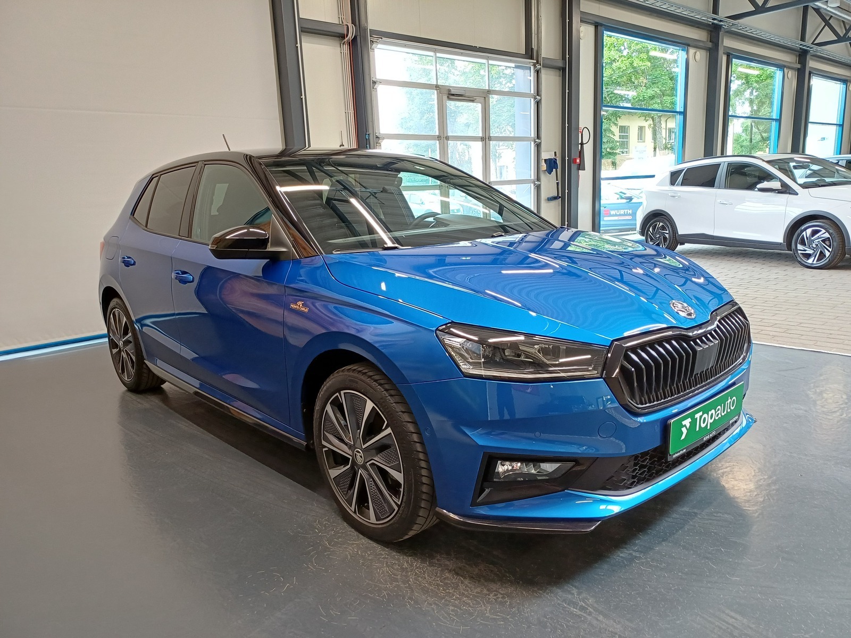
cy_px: 319
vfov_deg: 54.9
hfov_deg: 69.4
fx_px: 615
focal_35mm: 25
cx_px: 426
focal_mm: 4.65
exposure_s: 1/50
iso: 320
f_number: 1.8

> **ACTIVITY**:
All lines from the one with "hfov_deg: 69.4" to the end of the material above should be copied exactly, both ends included, and nothing else.

> **TASK SOLUTION**:
hfov_deg: 69.4
fx_px: 615
focal_35mm: 25
cx_px: 426
focal_mm: 4.65
exposure_s: 1/50
iso: 320
f_number: 1.8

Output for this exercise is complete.